Tarde o temprano, te observas en el espejo y te das cuenta de tu propia existencia; esa existencia es finita: las arrugas aparecerán inevitablemente, los dientes se caerán, perderás el cabello, el oído y la vista.
Por ahí de los treinta y con un poquito de visión, imaginas cuál de tus vicios te llevará a la muerte: tal vez abusas del cigarro, de la comida, del alcohol o de las situaciones peligrosas en las que te metes porque la vida es aquí y ahora. O de plano no abusas de nada y sabes que tarde o temprano te vas a morir de aburrimiento.
No estás preparado para nada más que para tu propia muerte si eres honesto contigo mismo.
Puede que un día te digas: "Si muero esta noche, no hay problema. Me voy en paz".
Es la muerte de los otros la que duele. Se va tu abuela, tu madre, tu padre o tu hermano. Se va ese perrito que adorabas. Todo se muere tarde o temprano.

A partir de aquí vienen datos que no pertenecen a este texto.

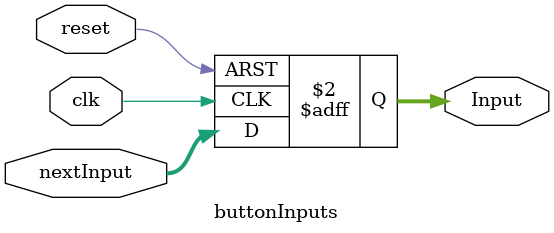
<source format=sv>
module buttonInputs(input logic clk, reset,
						input logic [7:0] nextInput,
						output logic [7:0]Input
						);
	always_ff @(posedge clk, posedge reset)
		begin 
			if(reset) Input <= 0;
			else Input <= nextInput;
		end
endmodule
</source>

Todos se van, por enfermedad o por edad. Te repites mil veces que era lo mejor, que ya está descansando (que se adelantó a esperarte y cuidarte desde el cielo si te aventuras a creer), pero en el fondo hay algo que no te deja descansar.
¡Eran tuyos! ¿Por qué te los quitan? No podemos dejar atrás el egoismo, porque somos humanos y nos corre la sangre por las venas. Porque se te hacen más pesados los recuerdos, porque con ellos se derrumban tus planes y te dejan como un niño desamparado.
Hay muertes que te dejarán un poquito roto para siempre, que no se te olvide.